The issue of NRA influence over politics only grew more pronounced over the weekend, after the Tampa Bay Times published an exposé about the way state agriculture commissioner Adam Putnam, a Republican candidate for governor, handled the concealed-carry background check system that his office controls.
For more than a year, the office simply "stopped using the results from an FBI crime database" to run background checks, the paper reported, because the "employee in charge of the background checks could not log into the system." In other words, "applications got approved without the required background check."

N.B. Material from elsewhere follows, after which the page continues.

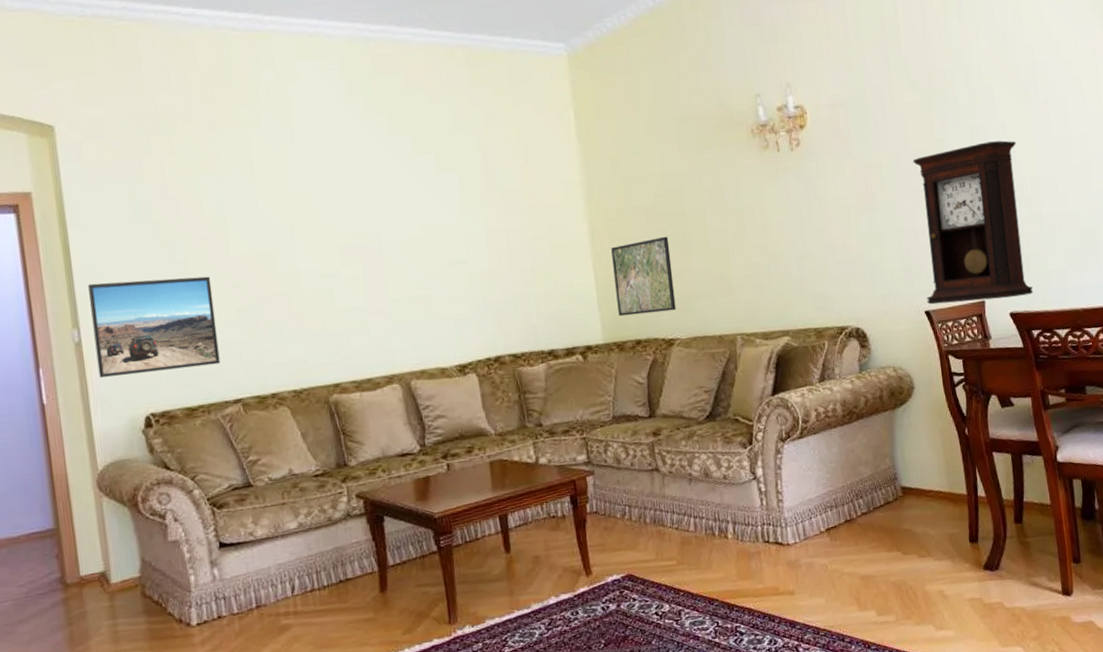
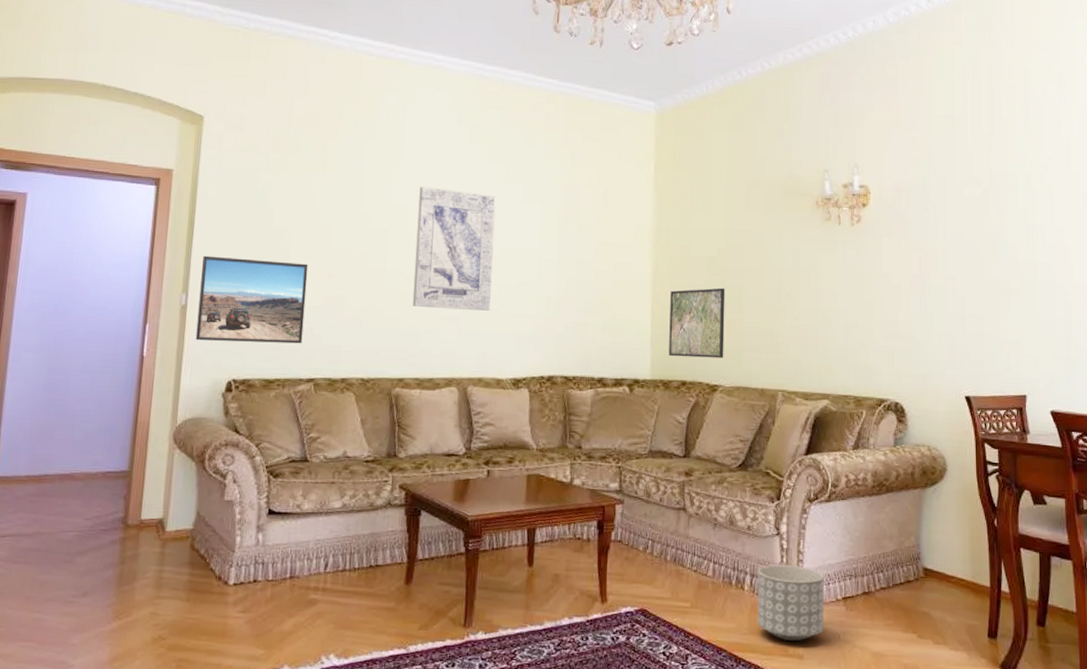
wall art: none [319,171,421,305] -> present [412,186,496,311]
planter: none [739,506,811,580] -> present [757,565,824,642]
pendulum clock: present [913,140,1033,305] -> none [968,243,1076,396]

A story about incompetence, however, quickly became politicized. Putnam has bragged about being an "#NRASellout" on Twitter and has bragged about how he sped up concealed-carry permit approvals in his time as commissioner. Putnam has decried the employee who spent a year not running proper background checks, but it's still a bad look for someone to tout his speed in issuing licenses, in light of the fact that they weren't being processed correctly at all.
Over the weekend, the four Democrats running for governor issued statements denouncing Putnam and suggesting that this failure shows he is unqualified to be governor.
Because of the NRA and Hammer's leadership over the decades, Florida has become one of the easiest states for people to buy and wield firearms. Unsurprisingly, it ranks 18th among states in violent crime, and research links the loosening of gun laws in the state, especially the "stand your ground" law that broadly defines legal self-defense, to an escalation of murder.
But now the tide may be starting to turn in Florida against the NRA. Democrats are campaigning hard against lax gun laws, Republicans are getting wobbly in some cases and there's a level of passion among gun-control advocates that previously only existed on the pro-gun side. Under the circumstances, this NRA questionnaire seems like a panic reaction, an effort to double down from a group whose previously unquestioned power is starting to crumble.